Tuol Sleng Genocide Museum holds the clothes of thousands of victims who were killed in the Cambodian genocide in the late 1970's.
The building became a torture centre when the communist Khmer Rouge took power and tortured as many as seventeen thousand men, women and children before putting them to death.
In it's latest incarnation as a museum, it is a popular tourist attraction where thousands come every week to learn about the macabre history of Cambodia first-hand.
Much of the museum is preserved as it was found in 1979, but time is now taking it's toll, particularly on organic items like the clothing of former prisoners.
Until now they've been stored in cardboard boxes in a forgotten cellar.
Textile experts say without urgent action what is left of the clothing will be destroyed by the humidity, heat, dust and insects.
In a former classroom where prisoners were once held, efforts have begun to document and preserve the garments left by the dead.

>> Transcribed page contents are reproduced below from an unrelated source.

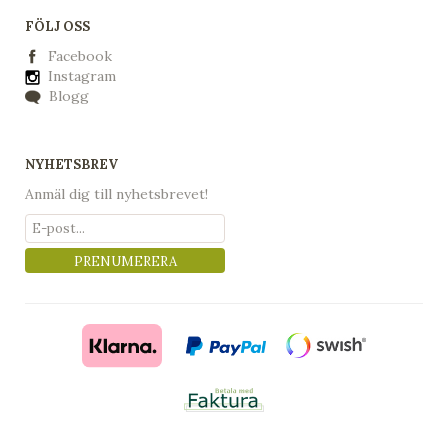
FÖLJ OSS
Facebook
Instagram
Blogg
NYHETSBREV
Anmäl dig till nyhetsbrevet!
PRENUMERERA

The most urgent task now is to register and preserve what remains. The first step to preserving the former prisoners’ clothing is to thoroughly dry them out. The items are put into plastic storage boxes with a desiccant, in this case pellets normally used in the agriculture industry. These reduce relative humidity or RH, which is very high in the tropics causing mildew and mold.
Later the clothes are cleaned with a vacuum cleaner, or a soft brush but they are never washed so the dirt, stains and particles from the past are retained.
Next the clothes are tagged and photographed and entered into the official archive before being properly stored to preserve them for the future.